DATA IN THIS EXERCISE START
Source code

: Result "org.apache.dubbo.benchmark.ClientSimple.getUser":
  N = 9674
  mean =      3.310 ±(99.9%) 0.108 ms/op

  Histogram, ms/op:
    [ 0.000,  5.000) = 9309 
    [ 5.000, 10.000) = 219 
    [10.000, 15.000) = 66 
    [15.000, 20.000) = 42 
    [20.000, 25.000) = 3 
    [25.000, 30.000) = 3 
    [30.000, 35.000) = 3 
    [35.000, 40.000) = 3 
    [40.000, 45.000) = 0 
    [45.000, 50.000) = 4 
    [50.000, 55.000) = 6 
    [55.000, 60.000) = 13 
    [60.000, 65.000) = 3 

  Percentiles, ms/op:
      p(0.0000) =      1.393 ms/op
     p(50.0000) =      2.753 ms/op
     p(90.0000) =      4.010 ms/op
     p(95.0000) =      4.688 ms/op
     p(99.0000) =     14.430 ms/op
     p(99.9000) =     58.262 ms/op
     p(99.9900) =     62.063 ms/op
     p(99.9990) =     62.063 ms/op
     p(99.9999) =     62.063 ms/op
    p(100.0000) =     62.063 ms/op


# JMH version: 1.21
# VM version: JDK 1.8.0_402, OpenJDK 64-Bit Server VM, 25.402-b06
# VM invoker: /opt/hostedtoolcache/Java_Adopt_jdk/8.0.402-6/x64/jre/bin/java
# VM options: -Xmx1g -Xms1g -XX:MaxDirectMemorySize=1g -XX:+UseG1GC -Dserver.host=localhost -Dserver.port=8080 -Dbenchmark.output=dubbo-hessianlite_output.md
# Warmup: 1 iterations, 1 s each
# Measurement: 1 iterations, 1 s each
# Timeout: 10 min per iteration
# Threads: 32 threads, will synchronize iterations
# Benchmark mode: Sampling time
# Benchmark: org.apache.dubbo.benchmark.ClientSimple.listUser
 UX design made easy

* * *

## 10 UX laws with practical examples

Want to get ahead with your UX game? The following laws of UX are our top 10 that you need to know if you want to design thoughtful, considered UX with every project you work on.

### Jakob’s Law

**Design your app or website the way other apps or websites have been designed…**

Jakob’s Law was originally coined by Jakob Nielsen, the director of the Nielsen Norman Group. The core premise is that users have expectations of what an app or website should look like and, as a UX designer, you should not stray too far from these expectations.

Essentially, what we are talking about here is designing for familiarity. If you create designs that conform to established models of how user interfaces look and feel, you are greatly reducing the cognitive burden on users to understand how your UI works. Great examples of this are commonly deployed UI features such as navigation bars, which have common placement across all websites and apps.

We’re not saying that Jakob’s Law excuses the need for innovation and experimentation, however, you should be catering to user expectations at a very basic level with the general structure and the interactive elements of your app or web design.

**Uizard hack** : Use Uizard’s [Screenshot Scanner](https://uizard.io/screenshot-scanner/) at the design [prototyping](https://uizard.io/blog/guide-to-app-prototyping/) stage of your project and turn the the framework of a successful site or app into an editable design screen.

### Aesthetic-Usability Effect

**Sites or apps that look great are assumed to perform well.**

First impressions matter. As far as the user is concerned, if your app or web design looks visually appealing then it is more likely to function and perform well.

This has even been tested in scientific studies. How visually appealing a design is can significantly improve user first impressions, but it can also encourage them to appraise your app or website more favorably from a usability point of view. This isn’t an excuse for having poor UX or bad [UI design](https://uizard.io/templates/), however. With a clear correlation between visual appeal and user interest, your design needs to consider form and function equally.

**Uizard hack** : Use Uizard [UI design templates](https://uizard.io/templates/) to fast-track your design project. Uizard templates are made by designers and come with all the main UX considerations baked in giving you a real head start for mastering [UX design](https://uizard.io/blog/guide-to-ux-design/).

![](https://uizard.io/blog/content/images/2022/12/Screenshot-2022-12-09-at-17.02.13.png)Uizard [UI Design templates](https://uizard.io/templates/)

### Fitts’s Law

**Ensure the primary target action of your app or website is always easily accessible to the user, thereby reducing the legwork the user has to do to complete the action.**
DATA IN THIS EXERCISE END
§ EXERCISE BRIEF
Render the material's lines as a numbered list, starting at the line containing "### Aesthetic-Usability Effect" and ending at the line containing "First impressions matter.". Omit blank lines.

§ REPLY TO THE TASK
1. ### Aesthetic-Usability Effect
2. **Sites or apps that look great are assumed to perform well.**
3. First impressions matter. As far as the user is concerned, if your app or web design looks visually appealing then it is more likely to function and perform well.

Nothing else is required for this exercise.